In their first encounter at the dispatch box, Gideon raised the matter himself, using the authoritative delivery that he (allegedly) paid a Harley Street vocal coach £100 an hour to teach him. Apparently referencing his opponent's stammer, he suggested with a sneer: "That answer didn't come out as planned," thus settling the thorny issue of which man ought to be the villain of the piece. The consensus was that Gideon's gag was in very poor taste. Quite so.

* One of my non-existent movie's major influences is Oscar favourite The King's Speech, which has been seen and enjoyed by both the Queen and the Prime Minister. Whispers abound in the Lib Dems' Cowley Street HQ, however, that their boss, Nick "29 Shags" Clegg, has snubbed the film for personal reasons.

Its star Colin Firth has, of course, retracted his former support for the party, while his co-star, Helena Bonham Carter – a schoolfriend of Clegg's, no less – chose to spend Christmas with the more important, more socially acceptable David Cameron and his clan. "They're all still on talking terms," goes the official line from the Lib Dem press office, which assures me that while 29 Shags hasn't seen the film, he nonetheless texted his friend Firth to congratulate him on all those awards nominations. Too scared to call?

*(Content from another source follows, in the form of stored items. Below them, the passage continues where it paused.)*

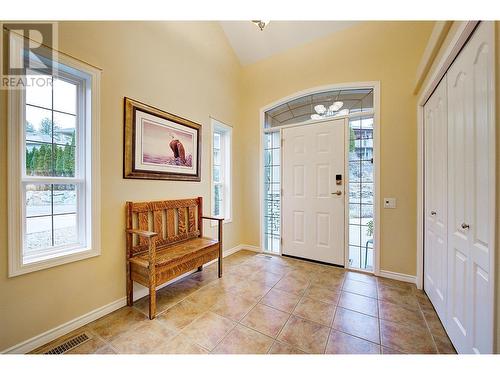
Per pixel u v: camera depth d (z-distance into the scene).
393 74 2.54
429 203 2.08
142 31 2.13
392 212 2.55
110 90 1.87
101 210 1.82
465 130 1.29
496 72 0.97
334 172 2.95
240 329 1.66
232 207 3.51
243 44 3.39
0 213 1.33
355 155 2.87
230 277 2.59
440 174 1.75
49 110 1.61
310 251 3.13
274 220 3.54
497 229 0.97
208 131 3.01
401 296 2.14
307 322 1.74
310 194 3.13
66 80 1.69
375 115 2.63
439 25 1.55
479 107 1.13
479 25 1.12
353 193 2.89
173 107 2.47
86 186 1.77
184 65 2.62
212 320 1.77
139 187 2.12
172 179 2.46
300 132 3.21
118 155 1.94
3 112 1.33
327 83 2.95
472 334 1.22
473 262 1.21
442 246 1.71
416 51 2.43
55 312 1.56
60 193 1.67
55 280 1.56
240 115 3.68
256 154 3.59
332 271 2.76
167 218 2.36
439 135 1.77
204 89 2.93
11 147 1.36
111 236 1.89
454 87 1.45
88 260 1.74
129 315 1.84
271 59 3.41
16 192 1.37
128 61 2.01
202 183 2.90
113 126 1.89
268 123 3.57
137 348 1.46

* To the London Evening Standard British Film Awards, where John Hurt offered some advice for aspiring actors, just in case I should develop a taste for life in front of the camera: "If you hang out just for the parts you'd really like to play," he said, "you'll never make a living. Now I only work if I want to. I don't feel a compunction to work."

So what was the last project of sufficient quality to get him out of bed in the morning, I asked. A web series with Kiefer Sutherland about a hitman and a priest, he replied. It's called The Confession. "I don't know quite how it works," Hurt went on. "I think you can see it on a free Facebook page. I'm not on Facebook, but apparently my voice has got a page of its own. I've never looked at it. I'm not curious." (I was: John Hurt's Voice has 1,865 fans. Make that 1,866.)

* Never knowingly precise, I see that Jeremy Paxman is not, in fact, busy planning his retirement from Newsnight (as I speculated, wildly, last week). The BBC's own Lion in Winter has signed a new, four-year contract worth £3.2m. I like to think I talked him into it.

* Jan Moir's employers at The Daily Mail appear to have altered the strapline on her charming pieces from "Are You Thinking What She's Thinking?" to "A Provocative and Personal View" – having, I presume, concluded that the answer to the former was "No".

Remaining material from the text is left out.